Using Drones for Crop Loss Claim Evaluation
The traditional crop insurance and claims process is costly, time-consuming, and sometimes contentious. Valuable customer relations depend on trust. Trust that the insured feels they will be treated fairly. A claims process that is based on quantifiable, transparent, and easily understood data helps to ensure a sense of trust in the process, and in the relationship.
It is challenging to produce an accurate assessment of damage with traditional scouting methods from the ground. Compounding the difficulty, weather events can overwhelm insurance companies with claims. When a loss occurs, the time spent scouting the fields can be significant. Weather events result in a need to maximize the number of fields and clients visited in a day while maintaining a fair and accurate analysis.
All parties involved require assessments that are fast, fair, and accurate as opposed to slow and imprecise. Using drones to survey crops as part of the claims process results in increased accuracy, efficiency, safety, time savings, and improved customer relations. The evaluation is faster and more accurate, as well as easier to do and better documented.
The quality of crop assessment drone data is such that not only can damaged areas be precisely identified, but the type and degree of that damage can also be quantified as well.

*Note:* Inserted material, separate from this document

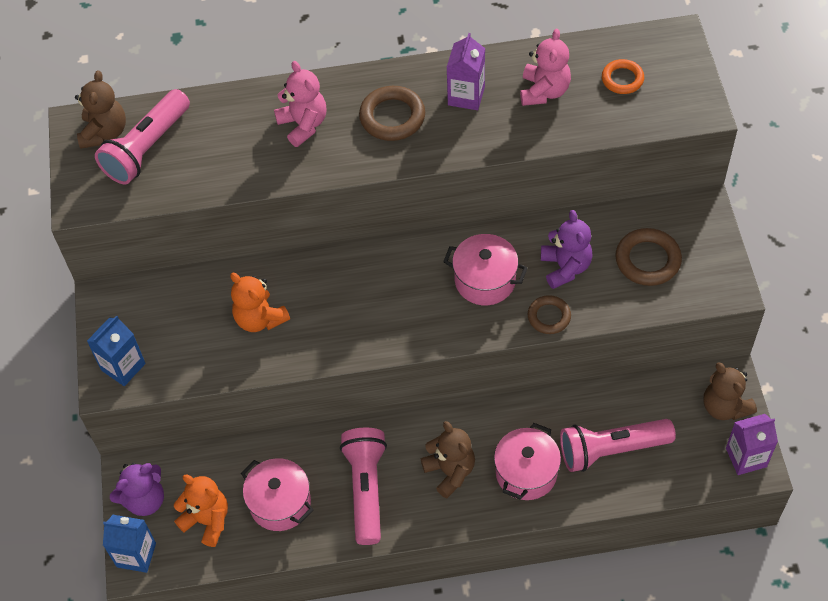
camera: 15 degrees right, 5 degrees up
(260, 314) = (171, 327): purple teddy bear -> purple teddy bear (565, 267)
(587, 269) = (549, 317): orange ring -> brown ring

With the use of specially designed agricultural multispectral cameras, drones can provide a complete plant health analysis of the surveyed field. This multispectral plant health analysis is accomplished with the creation of a drone generated NDVI map of the affected field.
“NDVI or Normalized Difference Vegetation Index is a measurement of the amount of live vegetation in an area and is commonly used for agricultural assessment. The basic principle of NDVI relies on the fact that, due to their porous layers found on their backsides, leaves reflect a lot of light in the near-infrared, in stark contrast with most non-plant objects. When the plant becomes dehydrated or stressed, the spongy layer collapses and the leaves reflect less NIR light, but the same amount in the visible range. Thus, mathematically combining these two signals can help differentiate plant from non-plant and healthy plant from a sickly plant.” Source - https://www.flamanagriculture.com/blogs/417
The results of the drone NDVI map can be easily visualized. The aerial data images can be zoned and annotated according to plant health. After a quick look at the NDVI map, areas of the field that need immediate attention can be determined quickly, scouting of the field can be targeted, and samples gathered. The days of random samples and standing on tailgates to get a view of the field are a thing of the past.
All measurements of the affected areas and plant counts can easily be quantified with options for automatic pdf reporting of results. Advanced image analysis techniques and machine learning algorithms are helping further automate the claims process as well as increase objectivity. After the initial assessment, the digital data acquired can be easily shared with all stakeholders. This data also provides the farmer with actionable information that can be used to help maximize the crop output based on current conditions.
With assistance from drone service providers, claims adjusters can process more claims more accurately. Insurers utilizing multispectral drones have found that the efficient workflow and easily understood data leads to significant savings and better customer relations.